» SOURCE MATERIAL:
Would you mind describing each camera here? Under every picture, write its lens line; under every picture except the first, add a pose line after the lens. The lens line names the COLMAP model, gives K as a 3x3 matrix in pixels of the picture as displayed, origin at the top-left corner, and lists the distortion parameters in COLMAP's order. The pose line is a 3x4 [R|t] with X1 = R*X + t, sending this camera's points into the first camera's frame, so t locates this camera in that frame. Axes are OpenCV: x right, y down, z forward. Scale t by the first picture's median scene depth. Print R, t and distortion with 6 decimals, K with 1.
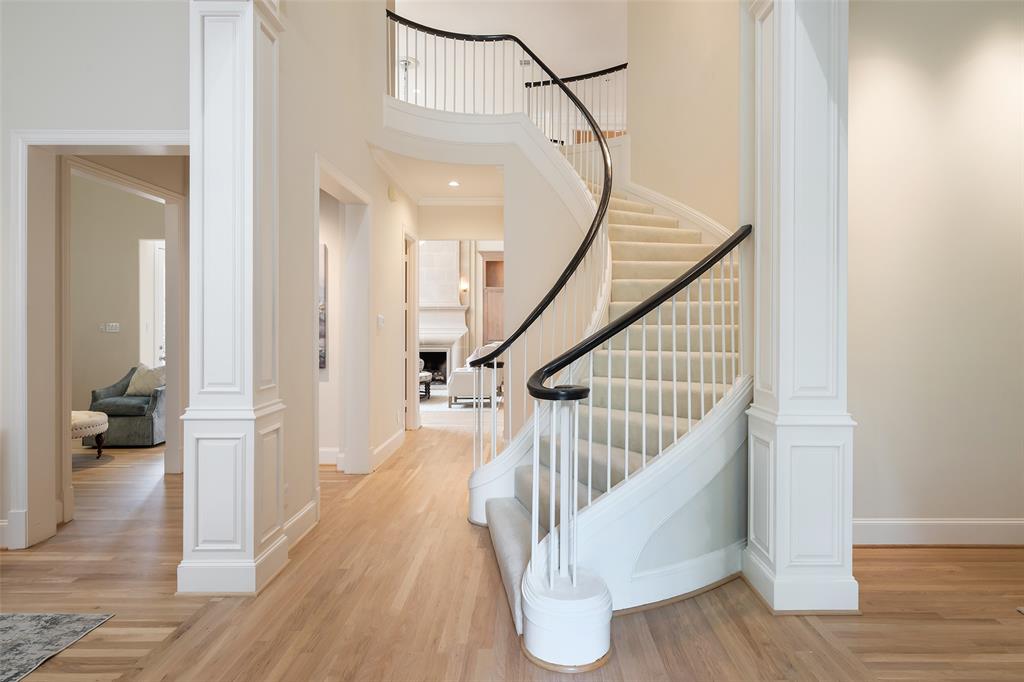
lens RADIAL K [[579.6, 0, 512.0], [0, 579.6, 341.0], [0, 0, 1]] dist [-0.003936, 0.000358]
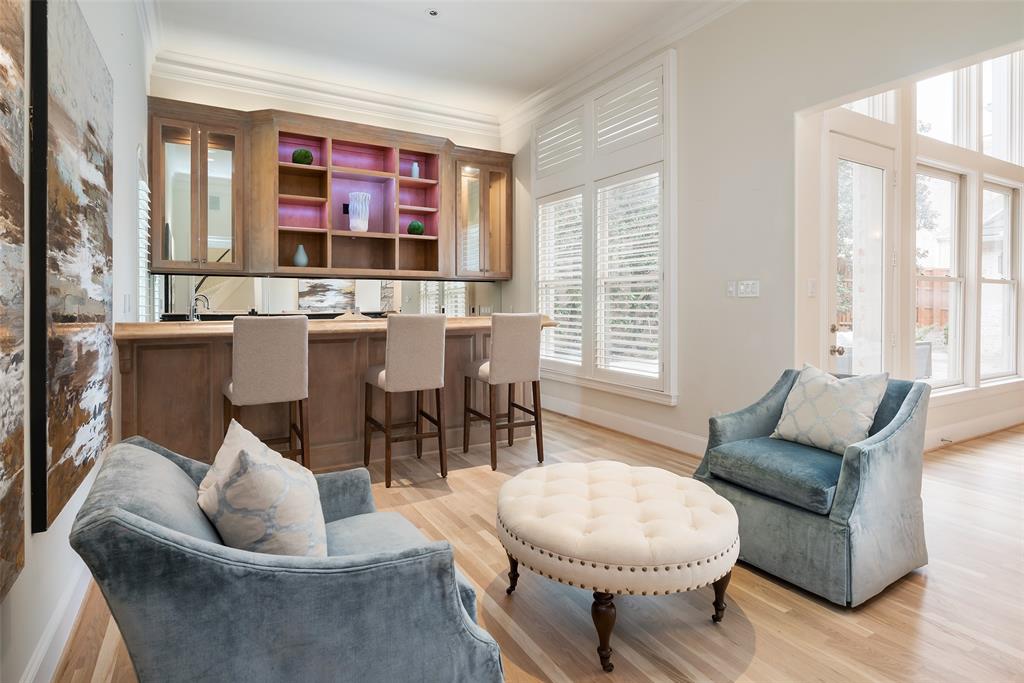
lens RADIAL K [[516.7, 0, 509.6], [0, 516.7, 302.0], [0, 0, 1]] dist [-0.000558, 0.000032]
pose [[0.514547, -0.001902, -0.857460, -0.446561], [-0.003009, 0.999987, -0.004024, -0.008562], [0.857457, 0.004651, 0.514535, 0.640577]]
...
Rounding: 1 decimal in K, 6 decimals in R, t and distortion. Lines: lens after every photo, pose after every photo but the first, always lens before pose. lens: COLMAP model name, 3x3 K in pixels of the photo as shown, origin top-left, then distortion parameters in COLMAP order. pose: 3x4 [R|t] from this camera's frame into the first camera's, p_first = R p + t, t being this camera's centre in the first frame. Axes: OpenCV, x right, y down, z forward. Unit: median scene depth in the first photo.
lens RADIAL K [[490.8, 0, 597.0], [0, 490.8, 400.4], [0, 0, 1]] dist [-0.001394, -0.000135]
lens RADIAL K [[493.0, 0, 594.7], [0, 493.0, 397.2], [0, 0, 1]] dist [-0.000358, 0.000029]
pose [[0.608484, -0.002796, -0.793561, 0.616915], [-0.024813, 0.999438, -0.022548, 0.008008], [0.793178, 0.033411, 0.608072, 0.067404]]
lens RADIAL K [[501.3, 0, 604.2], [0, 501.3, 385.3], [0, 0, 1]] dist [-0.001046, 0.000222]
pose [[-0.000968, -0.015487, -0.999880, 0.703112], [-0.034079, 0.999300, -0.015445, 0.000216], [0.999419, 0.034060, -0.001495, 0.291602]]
---
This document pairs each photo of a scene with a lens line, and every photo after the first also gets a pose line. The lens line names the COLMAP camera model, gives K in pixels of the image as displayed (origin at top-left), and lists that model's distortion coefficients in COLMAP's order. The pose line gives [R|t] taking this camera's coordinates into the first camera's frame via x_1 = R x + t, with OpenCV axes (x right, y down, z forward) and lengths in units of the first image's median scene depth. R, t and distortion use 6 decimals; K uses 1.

» ASSIGNMENT:
Retype the lines that begin with the line containing "Rounding: 1 decimal" and end with the line containing "0.034060, -0.001495, 0.291602]]", reproducing each line precisely.

» WRITTEN ANSWER:
Rounding: 1 decimal in K, 6 decimals in R, t and distortion. Lines: lens after every photo, pose after every photo but the first, always lens before pose. lens: COLMAP model name, 3x3 K in pixels of the photo as shown, origin top-left, then distortion parameters in COLMAP order. pose: 3x4 [R|t] from this camera's frame into the first camera's, p_first = R p + t, t being this camera's centre in the first frame. Axes: OpenCV, x right, y down, z forward. Unit: median scene depth in the first photo.
lens RADIAL K [[490.8, 0, 597.0], [0, 490.8, 400.4], [0, 0, 1]] dist [-0.001394, -0.000135]
lens RADIAL K [[493.0, 0, 594.7], [0, 493.0, 397.2], [0, 0, 1]] dist [-0.000358, 0.000029]
pose [[0.608484, -0.002796, -0.793561, 0.616915], [-0.024813, 0.999438, -0.022548, 0.008008], [0.793178, 0.033411, 0.608072, 0.067404]]
lens RADIAL K [[501.3, 0, 604.2], [0, 501.3, 385.3], [0, 0, 1]] dist [-0.001046, 0.000222]
pose [[-0.000968, -0.015487, -0.999880, 0.703112], [-0.034079, 0.999300, -0.015445, 0.000216], [0.999419, 0.034060, -0.001495, 0.291602]]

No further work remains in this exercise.